┌──
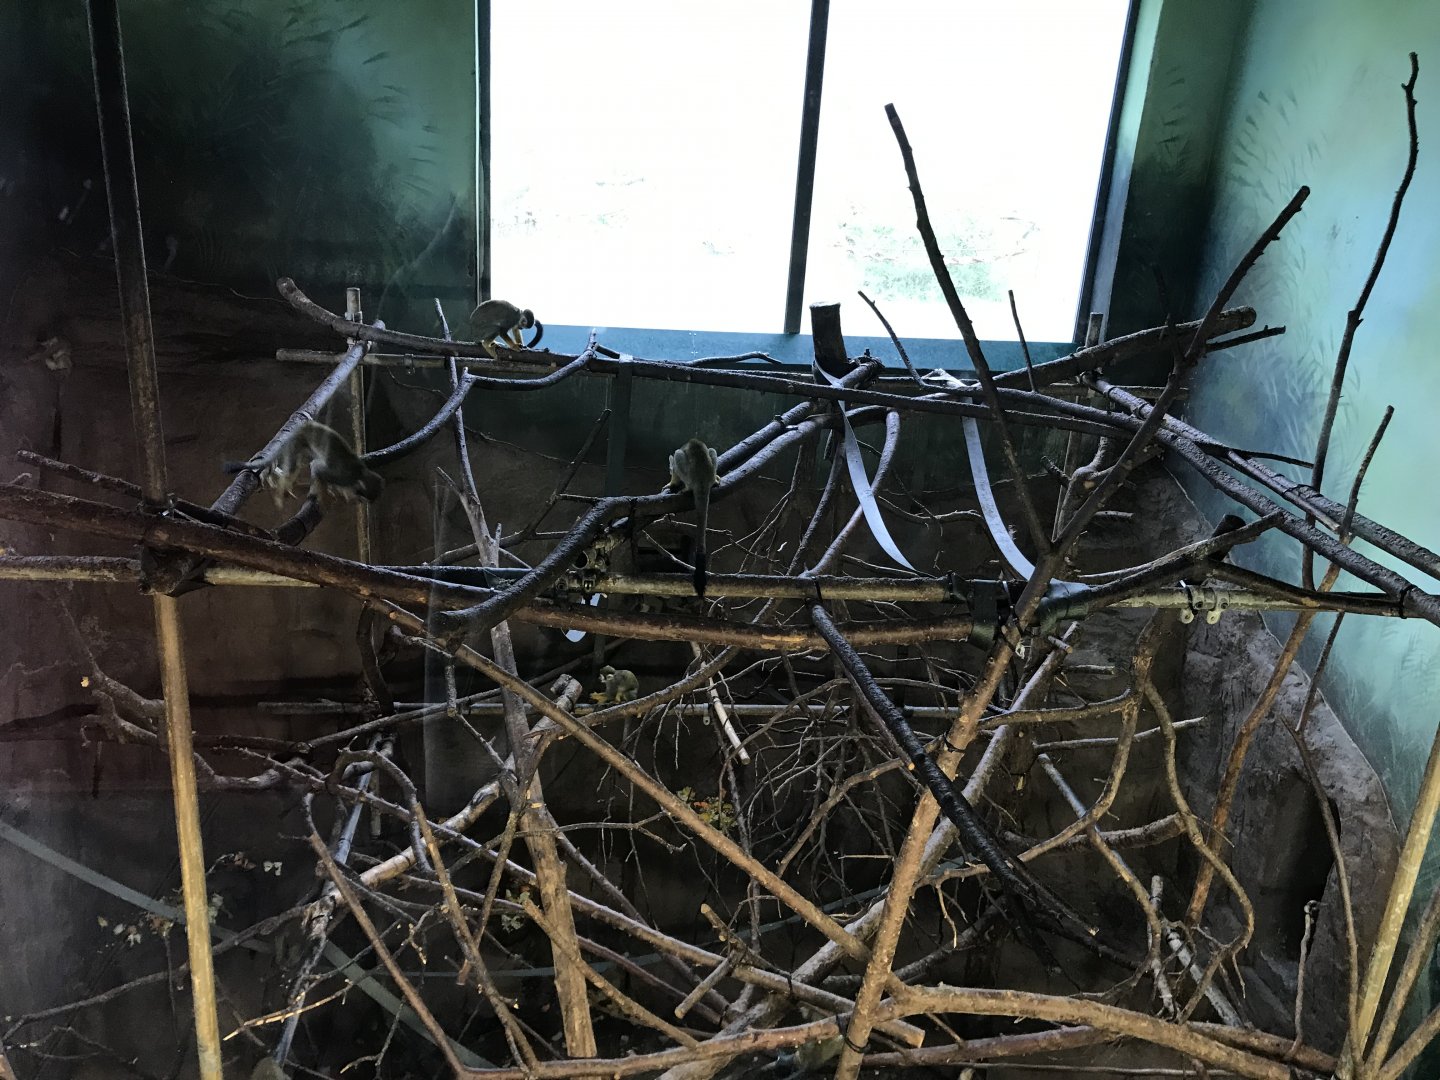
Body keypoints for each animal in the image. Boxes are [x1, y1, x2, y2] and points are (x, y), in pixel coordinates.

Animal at [224, 421, 384, 508]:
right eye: (365, 498)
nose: (366, 502)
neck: (360, 474)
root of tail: (304, 426)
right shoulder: (344, 477)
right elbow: (318, 467)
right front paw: (320, 493)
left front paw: (342, 492)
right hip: (297, 440)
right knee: (294, 465)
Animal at [667, 438, 718, 597]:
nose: (669, 470)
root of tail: (702, 480)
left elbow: (675, 471)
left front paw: (671, 484)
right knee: (712, 450)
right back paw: (715, 480)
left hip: (688, 474)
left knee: (678, 454)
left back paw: (686, 488)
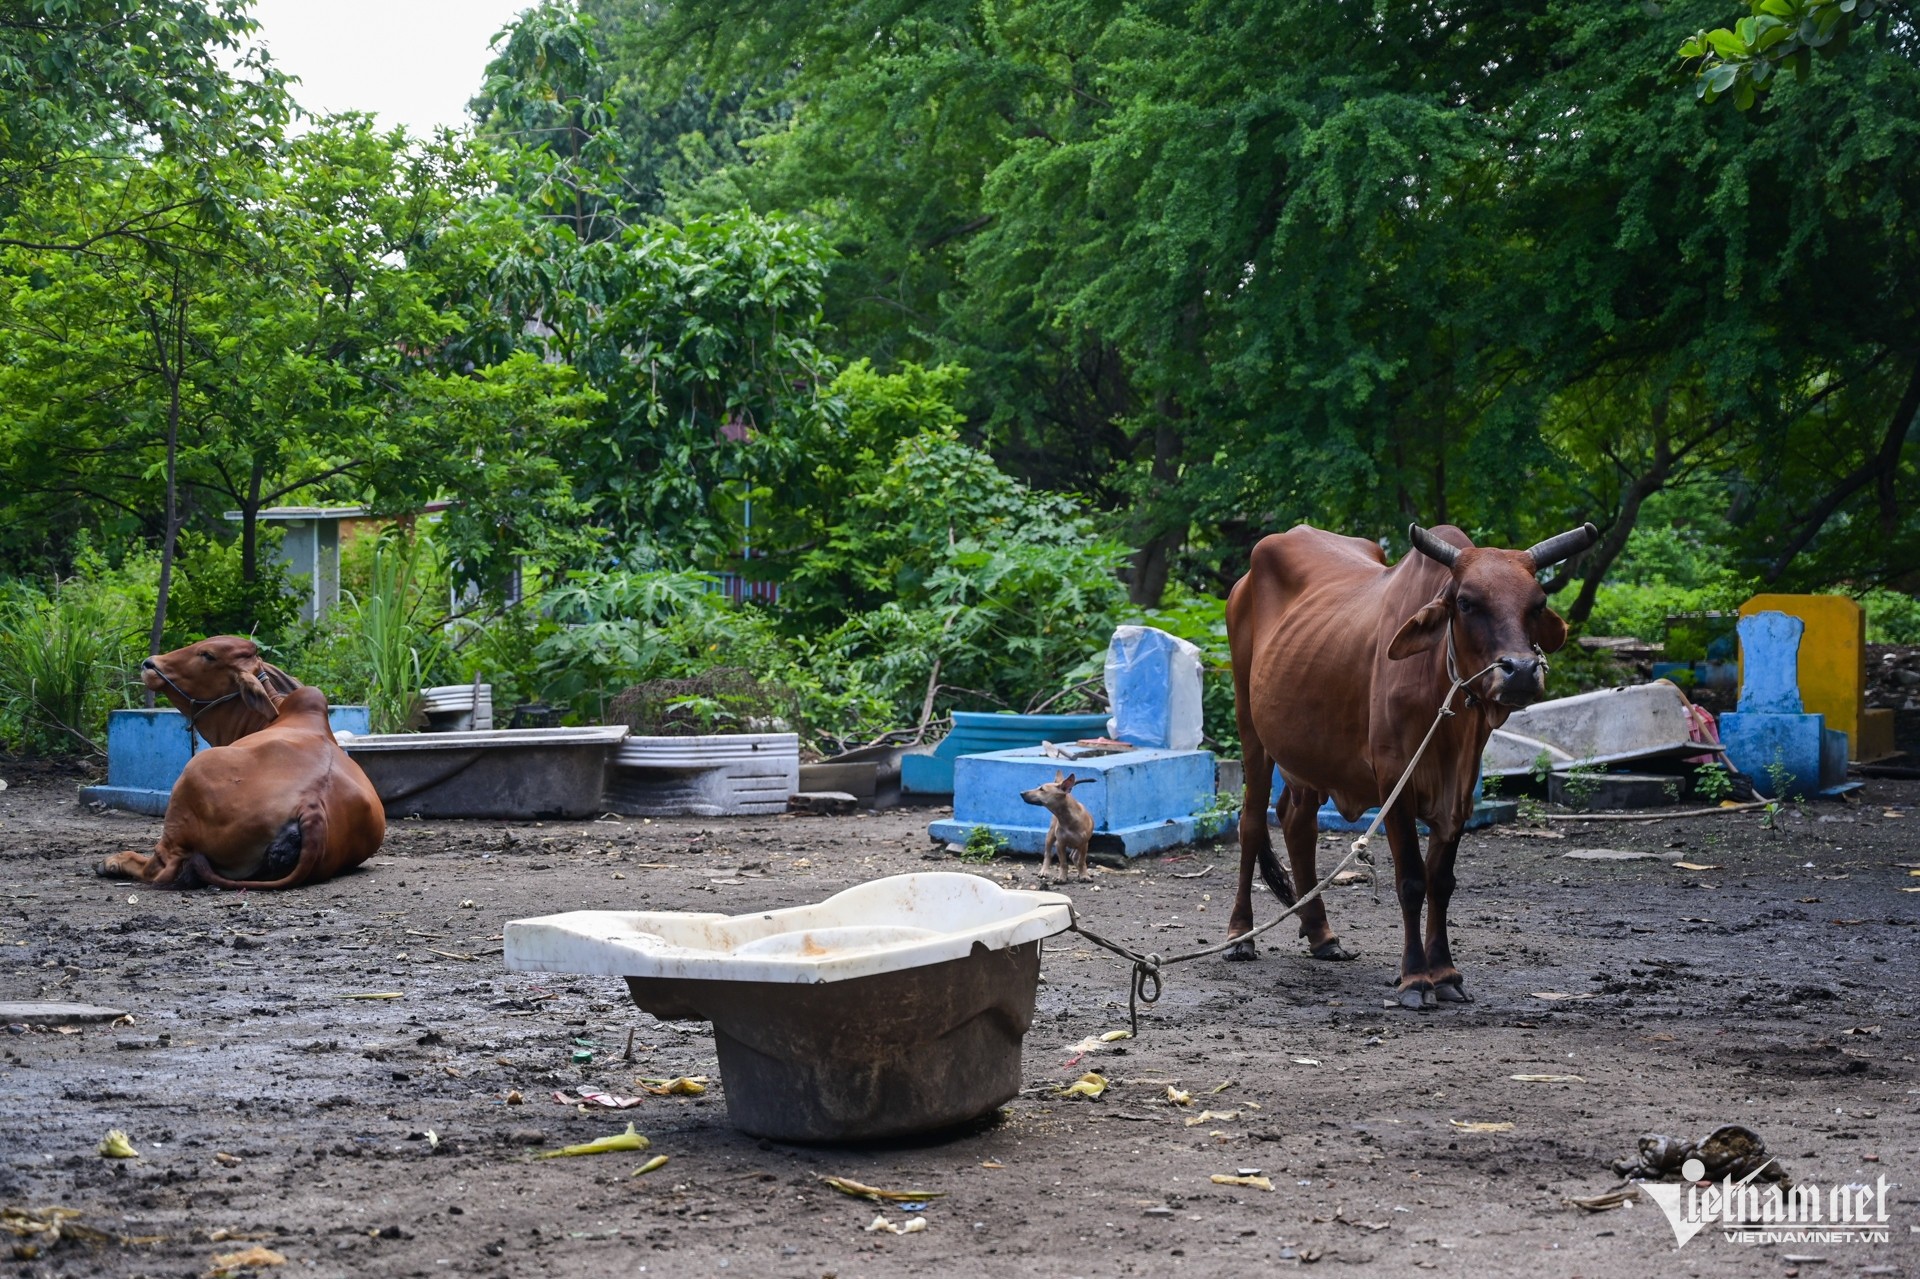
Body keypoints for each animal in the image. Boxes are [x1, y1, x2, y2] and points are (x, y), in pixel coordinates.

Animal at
└──
YOUR TASK: Please retype the lines from the one that contains "left hip: (688, 474)" through the final line of the data, both included, without any pictures.

EXERCISE RESULT:
left hip: (688, 474)
left knee: (678, 454)
left back paw: (686, 488)
Body keypoints for each animal in the image. Boxes are [x1, y1, x2, y2] and points are (x, y), in pixel coordinates.

Animal at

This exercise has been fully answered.